START Passage provided

One of the most important forms of love that I haven’t mentioned yet is loving yourself. This is where everything really starts. It’s also by far the most difficult form of love. Both guys and girls struggle with self esteem from a fairly young age. Some may believe that guys don’t have the same kind of self esteem issues as girls which can be true to an extent considering the fact that such pressure is placed on girls from the time they reach kindergarten for the majority of their life. Guys don’t have the same exact degree of what they should look like. I do think that guys struggle with it because they don’t like who they are if they’ve ever been rejected or simply because of their own stereotypes.
Regardless of what sex you are, we can all agree that loving yourself is hard for us all. The trick I use to think about loving myself is thinking about yourself as a little girl or boy. This is a trick that Rae’s therapist in the British teen drama My Mad Fat Diary used. Basically, she had major weight problems for most of her life and she ended up binging and cutting which led to her staying in a mental hospital for a summer. She continues to meet with this therapist and her struggles are continuous but he tries to urge her to think of her childhood self. He tells her to close her eyes and picture that little girl and tell her that she’s fat. She does that, and then she ends up telling her that she’s beautiful and perfect and she shouldn’t let what others might think about her get to her. I think this is an effective way of thinking because who wants to be mean to a little kid? You think of your younger self, all hopeful and positive and you don’t want that person to change.

END Passage provided

Aim of the task:
Can you reproduce the essay on loving yourself word for word, starting at "One of the most" and ending at "their own stereotypes."? The entries that follow are separate material and have nothing to do with the essay on loving yourself.

START Data shown

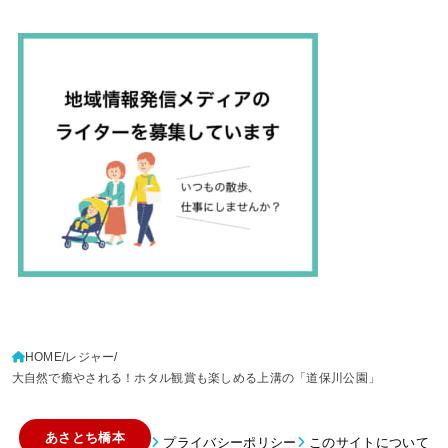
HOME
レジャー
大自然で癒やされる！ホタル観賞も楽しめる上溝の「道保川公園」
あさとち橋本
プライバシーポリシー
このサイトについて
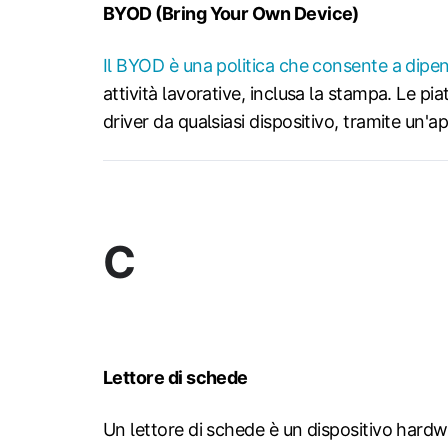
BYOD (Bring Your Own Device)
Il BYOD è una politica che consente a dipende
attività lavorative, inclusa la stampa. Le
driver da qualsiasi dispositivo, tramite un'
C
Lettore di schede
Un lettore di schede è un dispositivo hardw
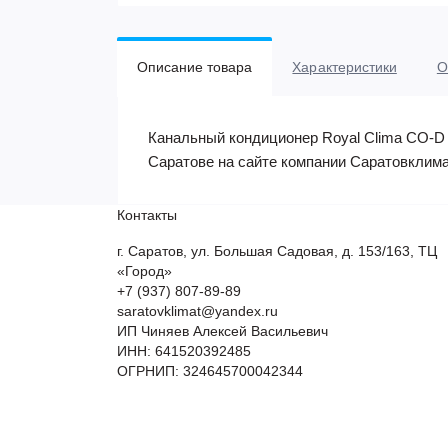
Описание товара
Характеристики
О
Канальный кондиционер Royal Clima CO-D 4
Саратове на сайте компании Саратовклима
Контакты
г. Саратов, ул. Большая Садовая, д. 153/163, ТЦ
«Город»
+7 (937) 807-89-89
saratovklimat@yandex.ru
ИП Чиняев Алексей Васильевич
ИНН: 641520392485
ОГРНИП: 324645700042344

END Data shown
START Data shown

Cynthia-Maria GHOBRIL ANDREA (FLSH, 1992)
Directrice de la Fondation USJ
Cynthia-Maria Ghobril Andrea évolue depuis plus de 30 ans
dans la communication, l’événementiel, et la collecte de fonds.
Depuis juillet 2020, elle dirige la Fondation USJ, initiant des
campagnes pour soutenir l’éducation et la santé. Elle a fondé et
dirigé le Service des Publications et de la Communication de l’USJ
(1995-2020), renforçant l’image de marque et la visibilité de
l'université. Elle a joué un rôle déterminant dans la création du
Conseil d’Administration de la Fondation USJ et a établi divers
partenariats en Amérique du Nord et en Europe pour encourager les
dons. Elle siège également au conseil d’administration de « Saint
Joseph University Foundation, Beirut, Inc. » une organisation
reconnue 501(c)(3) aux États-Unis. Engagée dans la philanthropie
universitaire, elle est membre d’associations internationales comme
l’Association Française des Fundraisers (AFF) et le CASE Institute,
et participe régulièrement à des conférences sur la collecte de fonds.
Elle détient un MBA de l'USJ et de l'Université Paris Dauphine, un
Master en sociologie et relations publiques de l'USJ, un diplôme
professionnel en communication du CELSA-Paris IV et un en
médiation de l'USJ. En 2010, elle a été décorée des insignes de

END Data shown

Result of this exercise:
One of the most important forms of love that I haven’t mentioned yet is loving yourself. This is where everything really starts. It’s also by far the most difficult form of love. Both guys and girls struggle with self esteem from a fairly young age. Some may believe that guys don’t have the same kind of self esteem issues as girls which can be true to an extent considering the fact that such pressure is placed on girls from the time they reach kindergarten for the majority of their life. Guys don’t have the same exact degree of what they should look like. I do think that guys struggle with it because they don’t like who they are if they’ve ever been rejected or simply because of their own stereotypes.